Backend infrastructure with indirect SEO impact. This model (Nlp Saft Token) contains 15 attributes that define its data structure. Key functionality includes: Whether the break skipped over non-tag text (excluding script/style).

Actionable Insights for SEOs

Understanding this model helps SEOs grasp Google's internal data architecture
Consider how this system might interact with other ranking signals

Attributes

Sort:|Filter:

breakLevelstring

Default: nilFull type: String.t

breakSkippedTextboolean(

Default: nil

Whether the break skipped over non-tag text (excluding script/style).

categorystring

Default: nilFull type: String.t

Coarse-grained word category for token. See README.categories for category inventory.

endinteger(

Default: nil

headinteger(

Default: nil

Head of this token in the dependency tree: the id of the token which has an arc going to this one. If it is the root token of a sentence, then it is set to -1.

infoProto2BridgeMessageSet →

Default: nilFull type: GoogleApi.ContentWarehouse.V1.Model.Proto2BridgeMessageSet.t

Annotation for this token.

labelstring

Default: nilFull type: String.t

Label for dependency relation between this token and its head. See README.labels for label inventory.

lemmastring

Default: nilFull type: String.t

Word lemma. This is only filled if the lemma is different from the word form.

morphNlpSaftMorphology →

Default: nilFull type: GoogleApi.ContentWarehouse.V1.Model.NlpSaftMorphology.t

Morphology information.

scriptCodestring

Default: nilFull type: String.t

A string representation (typically four letters, sometimes longer) of the token's Unicode script code, based on BCP 47/CLDR, capitalized according to ISO 15924. See i18n/identifiers/scriptcode.h for details.

startinteger(

Default: nil

[start, end] describe the inclusive byte range of the UTF-8 encoded token in document.text. End gives the index of the last byte, which may be a UTF-8 continuation byte, and the length in bytes is end - start + 1. begin/end options are for goldmine AnnotationsFinder to locate the offsets of saft tokens.
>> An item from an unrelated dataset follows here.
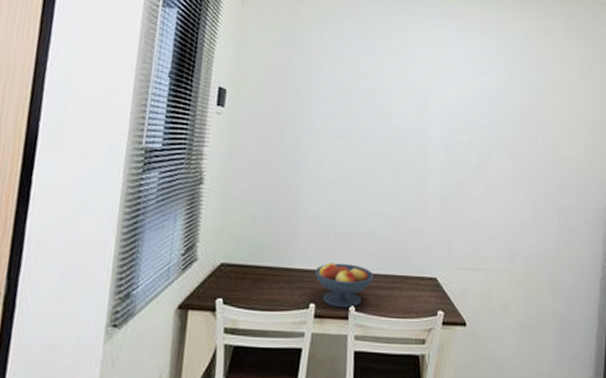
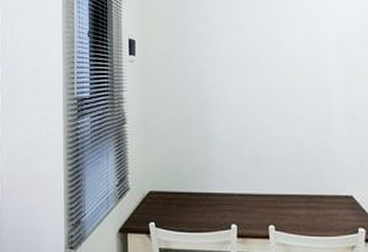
fruit bowl: present [315,262,374,307] -> none [232,186,289,227]

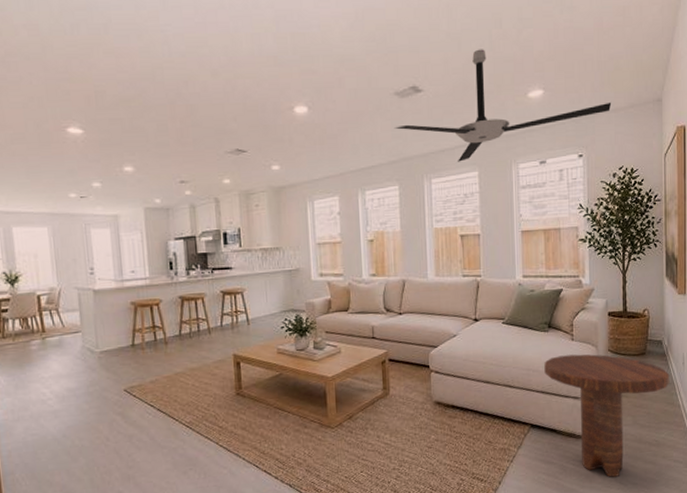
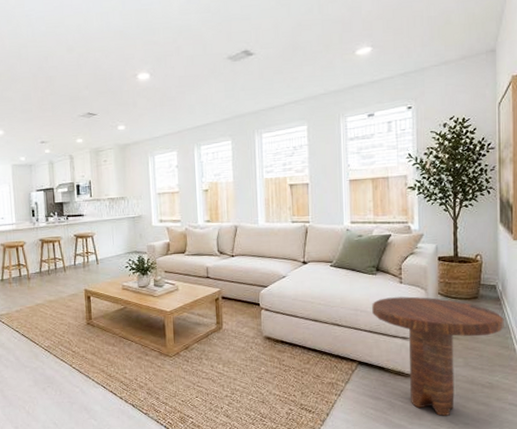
ceiling fan: present [394,49,612,162] -> none [227,12,442,118]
Start is inclusive by default and end is marked.

tagstring

Default: nilFull type: String.t

Part-of-speech tag for token. See README.tags for tag inventory.

tagConfidencenumber(

Default: nil

Confidence score for the tag prediction -- should be interpreted as a probability estimate that the tag is correct.

textPropertiesinteger(

Default: nil

wordstring

Default: nilFull type: String.t

Token word form. This may not be identical to the original. For example, in goldmine annotation we do UTF-8 normalization and punctuation normalization. The punctuation normalization includes inferring the directionality of straight doublequotes -- that is, we map " to open quote (``) or close quote (''), and sometimes we get it wrong. SAFT processing in other contexts (such as queries in qrewrite) involves different normalizations.